[Dataset excerpts]

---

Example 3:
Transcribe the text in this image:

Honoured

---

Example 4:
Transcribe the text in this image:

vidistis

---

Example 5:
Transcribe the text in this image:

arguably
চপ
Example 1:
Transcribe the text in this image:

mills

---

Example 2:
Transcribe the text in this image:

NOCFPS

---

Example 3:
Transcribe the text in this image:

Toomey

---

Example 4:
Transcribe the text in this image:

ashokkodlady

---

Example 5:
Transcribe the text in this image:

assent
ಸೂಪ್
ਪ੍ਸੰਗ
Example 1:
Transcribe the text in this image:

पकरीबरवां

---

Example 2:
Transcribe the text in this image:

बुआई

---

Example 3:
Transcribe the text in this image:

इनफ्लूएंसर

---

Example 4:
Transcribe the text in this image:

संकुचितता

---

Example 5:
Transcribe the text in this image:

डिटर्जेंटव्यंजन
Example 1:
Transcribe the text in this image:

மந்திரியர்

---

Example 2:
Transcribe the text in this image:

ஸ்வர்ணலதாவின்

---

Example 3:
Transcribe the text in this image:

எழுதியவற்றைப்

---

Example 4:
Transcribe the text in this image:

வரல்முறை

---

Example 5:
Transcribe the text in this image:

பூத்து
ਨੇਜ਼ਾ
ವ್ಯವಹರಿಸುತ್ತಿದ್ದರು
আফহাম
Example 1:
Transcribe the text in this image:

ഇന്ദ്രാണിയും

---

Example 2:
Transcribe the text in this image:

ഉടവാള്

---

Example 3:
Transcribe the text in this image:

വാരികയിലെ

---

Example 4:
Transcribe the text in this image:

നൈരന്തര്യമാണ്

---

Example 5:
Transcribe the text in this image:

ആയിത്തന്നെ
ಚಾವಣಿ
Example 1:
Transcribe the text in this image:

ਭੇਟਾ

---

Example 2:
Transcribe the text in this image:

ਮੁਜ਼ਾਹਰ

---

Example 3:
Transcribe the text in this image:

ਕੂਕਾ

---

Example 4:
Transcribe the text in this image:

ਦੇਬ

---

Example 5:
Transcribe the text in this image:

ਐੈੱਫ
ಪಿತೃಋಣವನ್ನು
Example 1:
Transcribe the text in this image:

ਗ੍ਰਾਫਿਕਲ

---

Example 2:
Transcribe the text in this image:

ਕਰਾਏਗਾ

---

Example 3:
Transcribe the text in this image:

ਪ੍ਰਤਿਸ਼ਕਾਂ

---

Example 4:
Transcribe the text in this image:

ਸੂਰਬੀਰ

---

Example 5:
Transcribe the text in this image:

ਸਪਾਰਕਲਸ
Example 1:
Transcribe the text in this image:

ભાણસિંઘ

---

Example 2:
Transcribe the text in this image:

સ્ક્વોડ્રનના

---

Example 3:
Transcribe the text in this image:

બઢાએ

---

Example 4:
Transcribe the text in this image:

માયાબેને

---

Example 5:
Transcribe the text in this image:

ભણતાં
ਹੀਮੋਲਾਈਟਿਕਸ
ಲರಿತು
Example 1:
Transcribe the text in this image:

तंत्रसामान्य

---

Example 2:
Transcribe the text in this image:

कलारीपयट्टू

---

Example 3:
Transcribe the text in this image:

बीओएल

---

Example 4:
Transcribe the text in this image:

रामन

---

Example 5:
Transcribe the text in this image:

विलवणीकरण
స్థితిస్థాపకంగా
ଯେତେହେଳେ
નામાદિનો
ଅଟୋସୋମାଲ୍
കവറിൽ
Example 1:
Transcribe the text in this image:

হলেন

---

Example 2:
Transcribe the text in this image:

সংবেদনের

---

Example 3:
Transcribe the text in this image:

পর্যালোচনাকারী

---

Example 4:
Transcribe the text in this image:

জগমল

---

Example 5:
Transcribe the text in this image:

[Required action] Exact repetition of every entry in the data is required.

[Solution]
---

Example 3:
Transcribe the text in this image:

Honoured

---

Example 4:
Transcribe the text in this image:

vidistis

---

Example 5:
Transcribe the text in this image:

arguably
চপ
Example 1:
Transcribe the text in this image:

mills

---

Example 2:
Transcribe the text in this image:

NOCFPS

---

Example 3:
Transcribe the text in this image:

Toomey

---

Example 4:
Transcribe the text in this image:

ashokkodlady

---

Example 5:
Transcribe the text in this image:

assent
ಸೂಪ್
ਪ੍ਸੰਗ
Example 1:
Transcribe the text in this image:

पकरीबरवां

---

Example 2:
Transcribe the text in this image:

बुआई

---

Example 3:
Transcribe the text in this image:

इनफ्लूएंसर

---

Example 4:
Transcribe the text in this image:

संकुचितता

---

Example 5:
Transcribe the text in this image:

डिटर्जेंटव्यंजन
Example 1:
Transcribe the text in this image:

மந்திரியர்

---

Example 2:
Transcribe the text in this image:

ஸ்வர்ணலதாவின்

---

Example 3:
Transcribe the text in this image:

எழுதியவற்றைப்

---

Example 4:
Transcribe the text in this image:

வரல்முறை

---

Example 5:
Transcribe the text in this image:

பூத்து
ਨੇਜ਼ਾ
ವ್ಯವಹರಿಸುತ್ತಿದ್ದರು
আফহাম
Example 1:
Transcribe the text in this image:

ഇന്ദ്രാണിയും

---

Example 2:
Transcribe the text in this image:

ഉടവാള്

---

Example 3:
Transcribe the text in this image:

വാരികയിലെ

---

Example 4:
Transcribe the text in this image:

നൈരന്തര്യമാണ്

---

Example 5:
Transcribe the text in this image:

ആയിത്തന്നെ
ಚಾವಣಿ
Example 1:
Transcribe the text in this image:

ਭੇਟਾ

---

Example 2:
Transcribe the text in this image:

ਮੁਜ਼ਾਹਰ

---

Example 3:
Transcribe the text in this image:

ਕੂਕਾ

---

Example 4:
Transcribe the text in this image:

ਦੇਬ

---

Example 5:
Transcribe the text in this image:

ਐੈੱਫ
ಪಿತೃಋಣವನ್ನು
Example 1:
Transcribe the text in this image:

ਗ੍ਰਾਫਿਕਲ

---

Example 2:
Transcribe the text in this image:

ਕਰਾਏਗਾ

---

Example 3:
Transcribe the text in this image:

ਪ੍ਰਤਿਸ਼ਕਾਂ

---

Example 4:
Transcribe the text in this image:

ਸੂਰਬੀਰ

---

Example 5:
Transcribe the text in this image:

ਸਪਾਰਕਲਸ
Example 1:
Transcribe the text in this image:

ભાણસિંઘ

---

Example 2:
Transcribe the text in this image:

સ્ક્વોડ્રનના

---

Example 3:
Transcribe the text in this image:

બઢાએ

---

Example 4:
Transcribe the text in this image:

માયાબેને

---

Example 5:
Transcribe the text in this image:

ભણતાં
ਹੀਮੋਲਾਈਟਿਕਸ
ಲರಿತು
Example 1:
Transcribe the text in this image:

तंत्रसामान्य

---

Example 2:
Transcribe the text in this image:

कलारीपयट्टू

---

Example 3:
Transcribe the text in this image:

बीओएल

---

Example 4:
Transcribe the text in this image:

रामन

---

Example 5:
Transcribe the text in this image:

विलवणीकरण
స్థితిస్థాపకంగా
ଯେତେହେଳେ
નામાદિનો
ଅଟୋସୋମାଲ୍
കവറിൽ
Example 1:
Transcribe the text in this image:

হলেন

---

Example 2:
Transcribe the text in this image:

সংবেদনের

---

Example 3:
Transcribe the text in this image:

পর্যালোচনাকারী

---

Example 4:
Transcribe the text in this image:

জগমল

---

Example 5:
Transcribe the text in this image:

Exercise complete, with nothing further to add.